# What you will do
Your copy should match the entries exactly, with no images carried over.

------ Task input ------

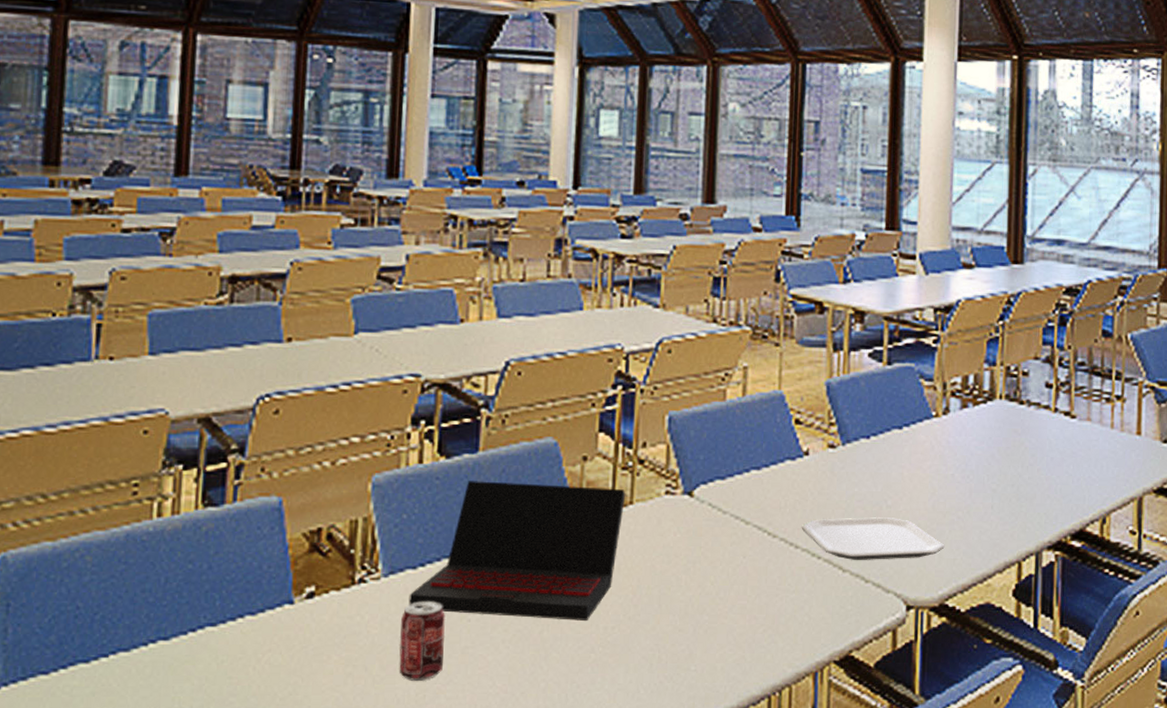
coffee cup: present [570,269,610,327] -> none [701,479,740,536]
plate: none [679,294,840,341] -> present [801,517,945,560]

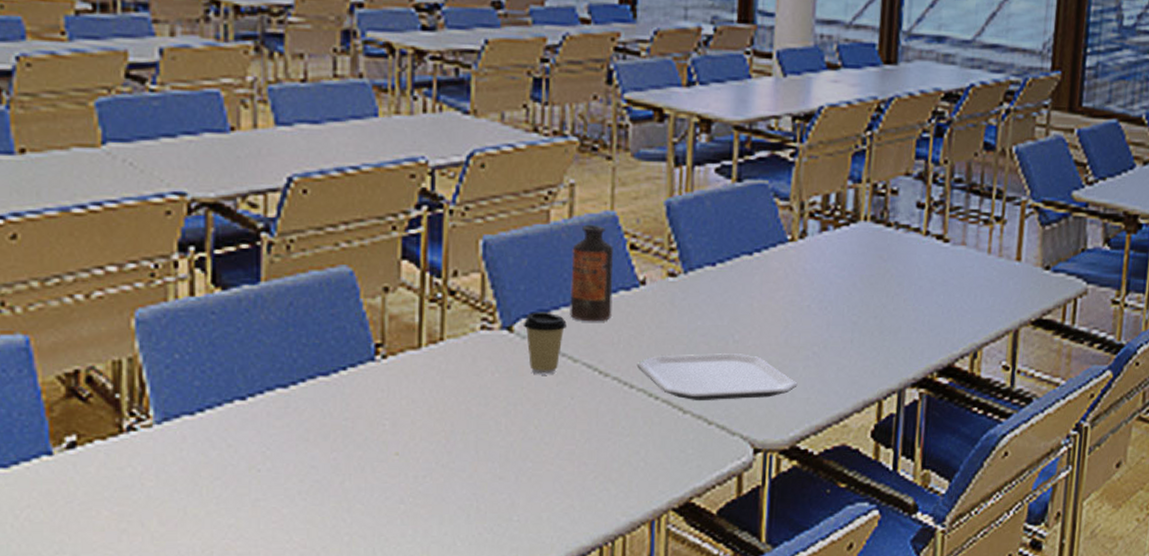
beverage can: present [399,601,445,681] -> none [180,450,231,537]
laptop: present [409,481,626,620] -> none [187,315,435,469]
coffee cup: none [701,479,740,536] -> present [522,312,567,375]
bottle: none [743,402,782,488] -> present [570,224,614,322]

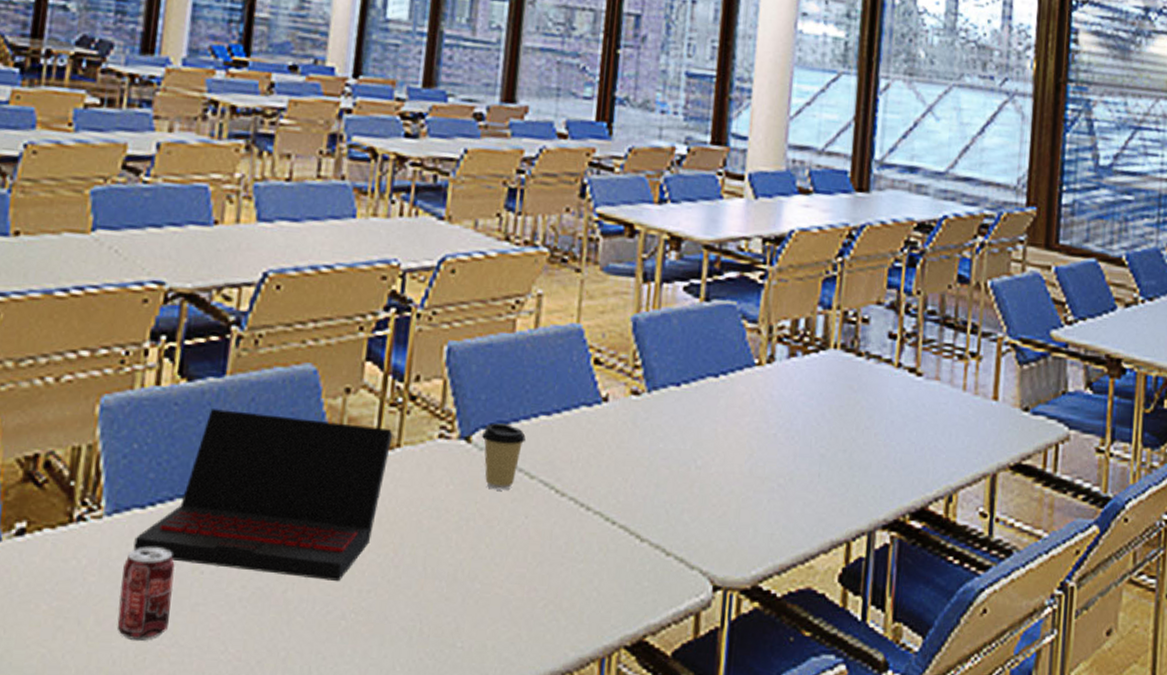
beverage can: none [180,450,231,537] -> present [117,547,175,641]
laptop: none [187,315,435,469] -> present [133,409,393,581]
bottle: present [570,224,614,322] -> none [529,336,578,438]
plate: present [636,353,798,400] -> none [594,477,762,530]

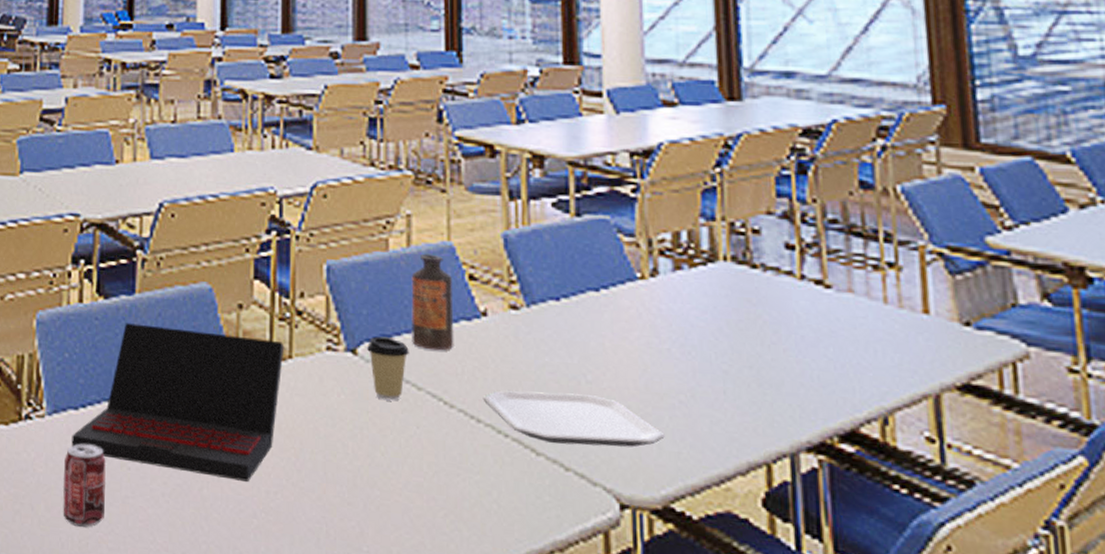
bottle: none [529,336,578,438] -> present [411,253,454,351]
plate: none [594,477,762,530] -> present [483,390,665,447]

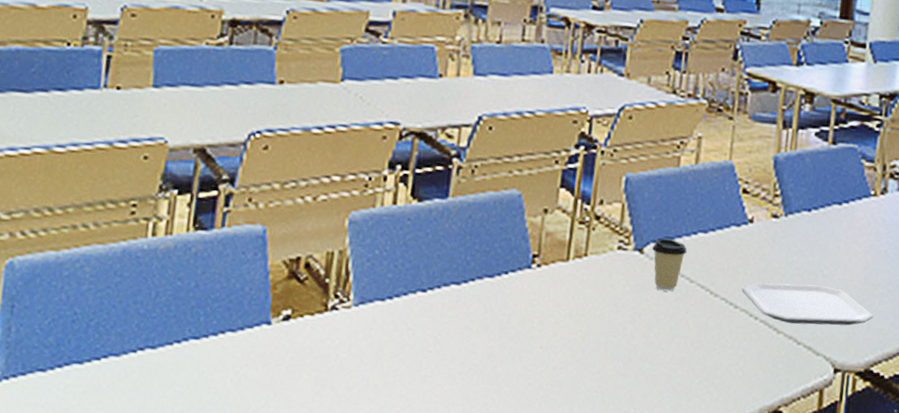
beverage can: present [63,443,106,528] -> none [363,331,409,404]
laptop: present [71,323,285,482] -> none [375,224,582,360]
bottle: present [411,253,454,351] -> none [690,170,730,251]

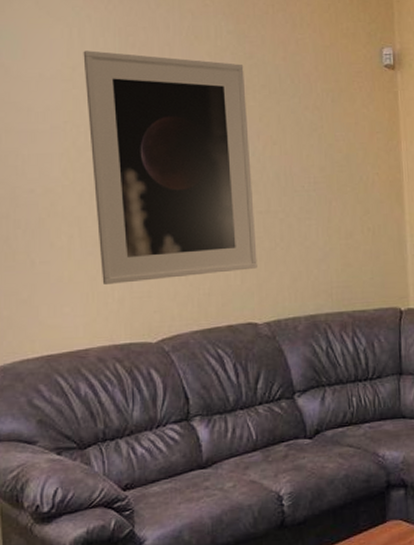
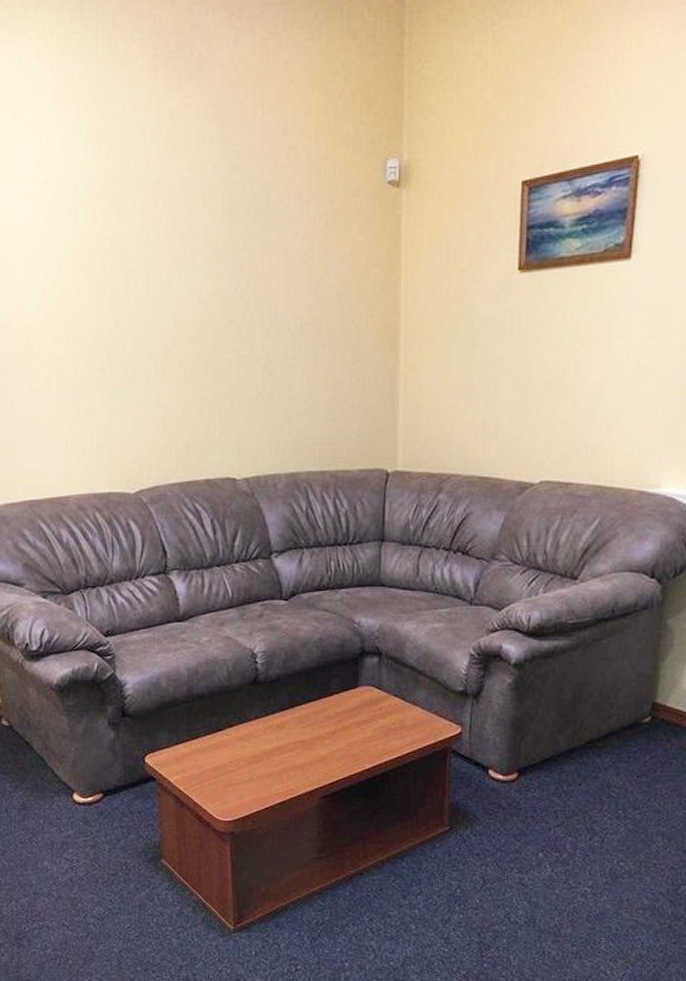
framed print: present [83,50,258,284] -> none [54,163,237,430]

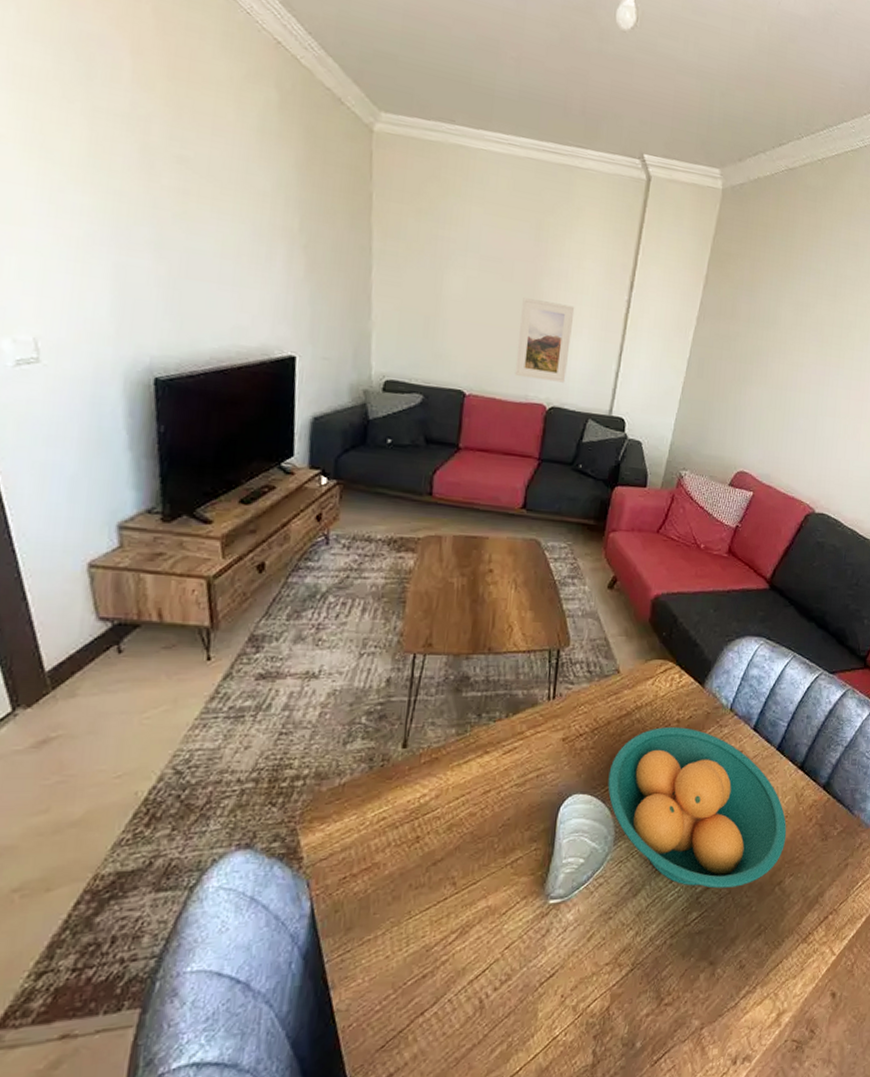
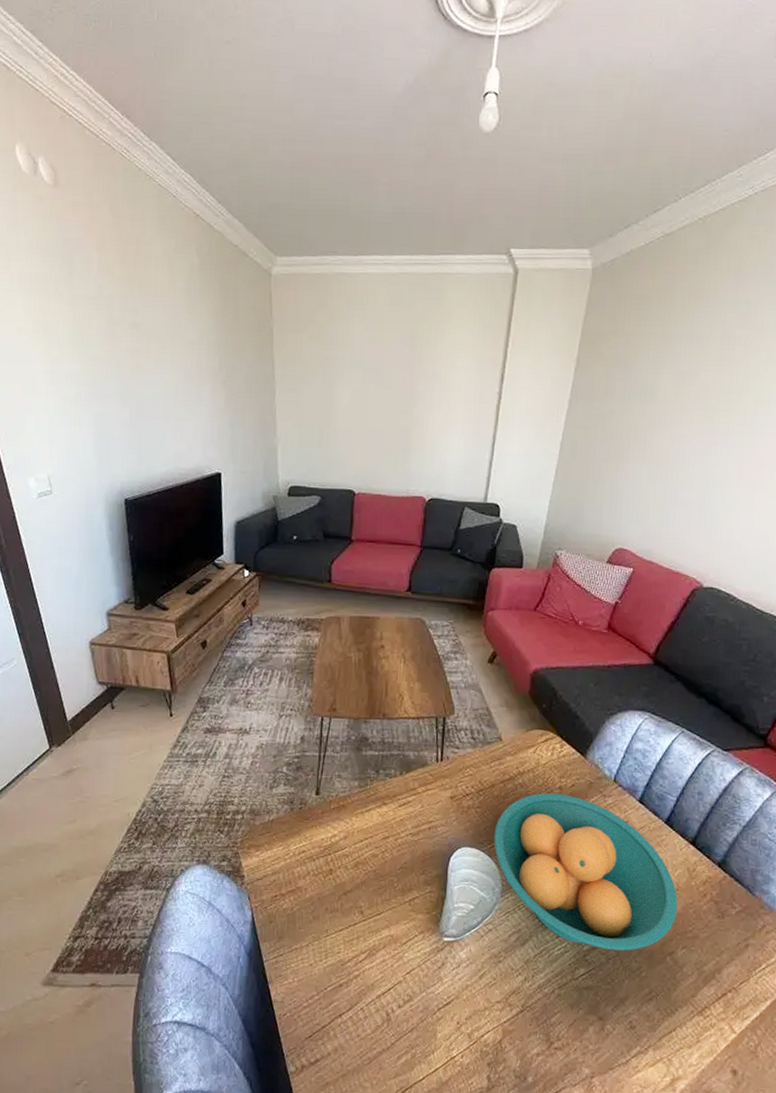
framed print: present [514,297,575,383] -> none [396,402,449,476]

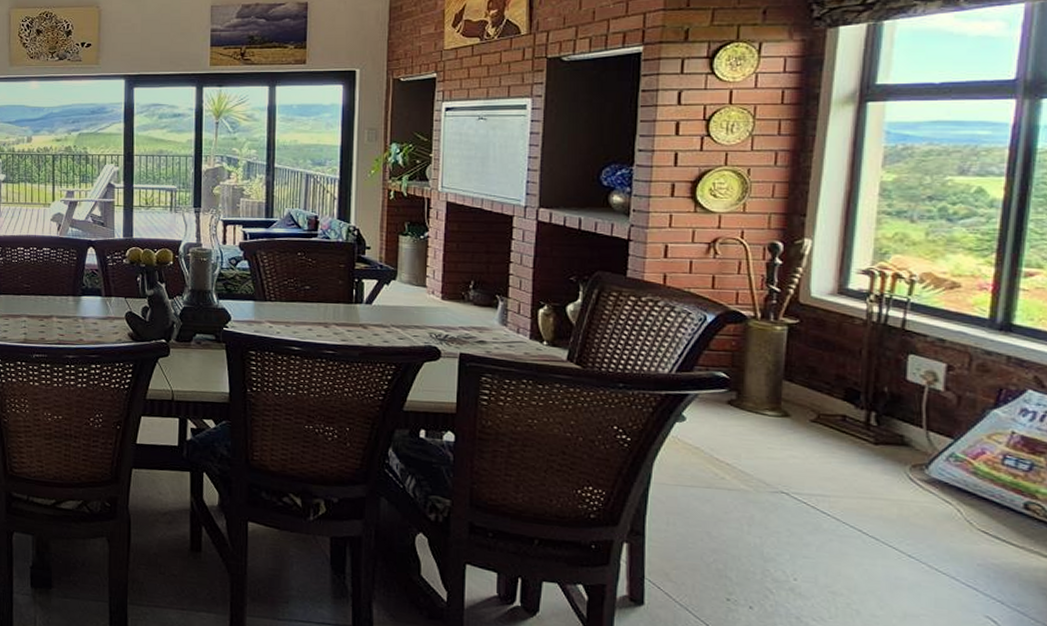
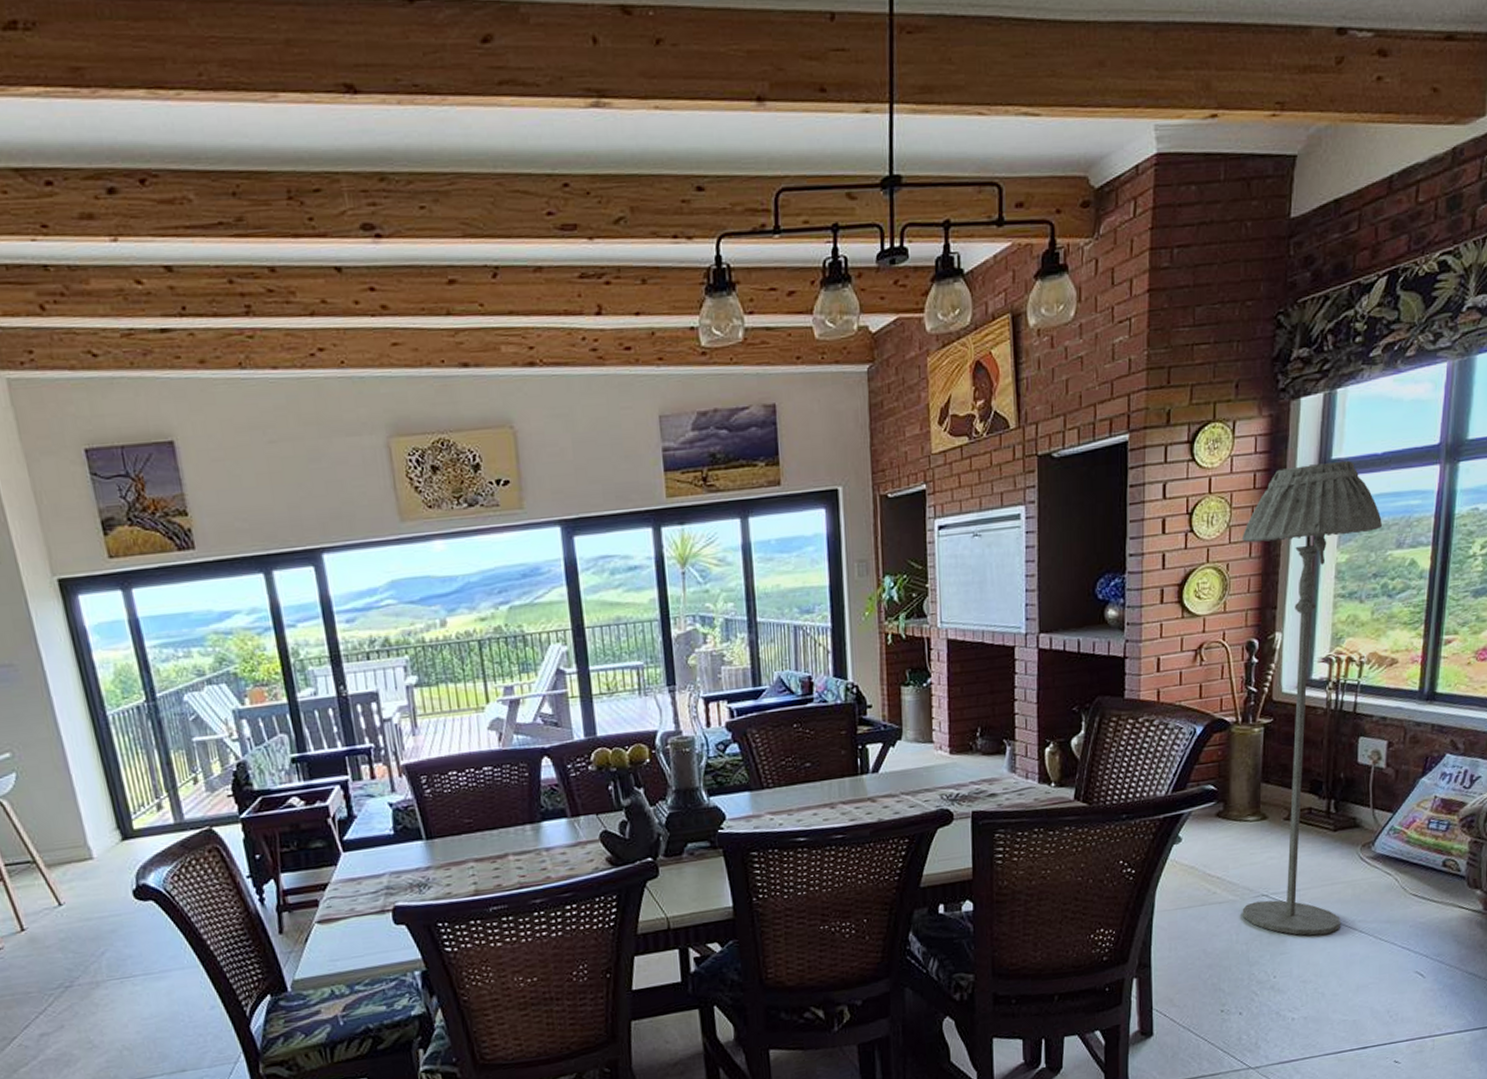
floor lamp: none [756,86,941,550] -> present [1242,460,1383,936]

------

# Completed exercise
coffee cup: present [570,269,610,327] -> none [701,479,740,536]
plate: none [679,294,840,341] -> present [801,517,945,560]

beverage can: present [399,601,445,681] -> none [180,450,231,537]
laptop: present [409,481,626,620] -> none [187,315,435,469]
coffee cup: none [701,479,740,536] -> present [522,312,567,375]
bottle: none [743,402,782,488] -> present [570,224,614,322]

beverage can: none [180,450,231,537] -> present [117,547,175,641]
laptop: none [187,315,435,469] -> present [133,409,393,581]
bottle: present [570,224,614,322] -> none [529,336,578,438]
plate: present [636,353,798,400] -> none [594,477,762,530]

bottle: none [529,336,578,438] -> present [411,253,454,351]
plate: none [594,477,762,530] -> present [483,390,665,447]

beverage can: present [63,443,106,528] -> none [363,331,409,404]
laptop: present [71,323,285,482] -> none [375,224,582,360]
bottle: present [411,253,454,351] -> none [690,170,730,251]

framed print: present [83,50,258,284] -> none [54,163,237,430]

framed print: present [514,297,575,383] -> none [396,402,449,476]

floor lamp: none [756,86,941,550] -> present [1242,460,1383,936]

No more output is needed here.